=== 原文摘录 ===
______________________________

转载:CUDA入门示例1:两个整型数组相加 - 知乎 (zhihu.com)

#include "cuda_runtime.h"
#include "device_launch_parameters.h"
 
#include <stdio.h>

 /***************************************
  * 声明addWithCuda函数,这里是调用GPU运算的入口函数,函数的返回类型是cudaError_t。
  * cudaError_t是一个枚举类型,通常是和CUDA相关函数的返回类型,用于检测函数执行期间的不同类型错误,
  * 具体的定义在driver_types.h头文件中。如果执行成功,则返回0
***************************************/
cudaError_t addWithCuda(int *c, const int *a, const int *b, unsigned int size);

/***************************************
 * 声明addKernel核函数,函数的修饰符是__global__,提示编译器这个函数是在GPU上运行,所以会由NVCC来编译
   *
    __global__表示函数在device上运行,且须在host上调用,返回类型必须是void
    __device__表示函数在device上运行,只能在device上调用
    __host__表示函数在host上运行,只能在host上调用,可以省略不写,此函数在host和device上都编译
   *
 * threadIdx.x 表示获取执行当前计算任务的线程的ID号,并会在调用该函数时使用运行时配置符号“<<<>>>”确定线程数量。

______________________________

=== 待办任务 ===
1. 照录CUDA示例代码中从“转载:CUDA入门示例1:两个整型数组相加 - 知乎”起、到“型是cudaError_t。”为止(含这一处)的内容。
2. CUDA示例代码的注释说明了哪些函数修饰符?请全部列出。

数据集条目:
______________________________

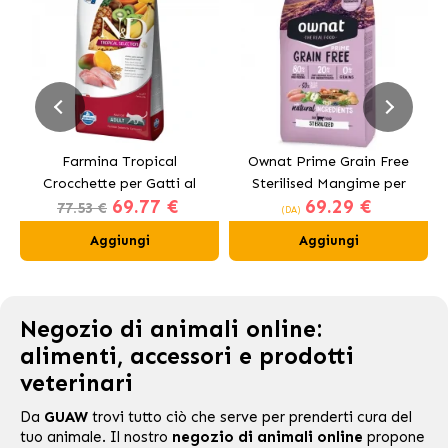
Farmina Tropical
Ownat Prime Grain Free
Crocchette per Gatti al
Sterilised Mangime per
69.77 €
69.29 €
Pollo
Gatti Sterilizzati
77.53 €
(DA)
Aggiungi
Aggiungi
Negozio di animali online:
alimenti, accessori e prodotti
veterinari
Da
GUAW
trovi tutto ciò che serve per prenderti cura del
tuo animale. Il nostro
negozio di animali online
propone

______________________________

=== 编号答案 ===
1.
转载:CUDA入门示例1:两个整型数组相加 - 知乎 (zhihu.com)

#include "cuda_runtime.h"
#include "device_launch_parameters.h"
 
#include <stdio.h>

 /***************************************
  * 声明addWithCuda函数,这里是调用GPU运算的入口函数,函数的返回类型是cudaError_t。

2. __global__、__device__、__host__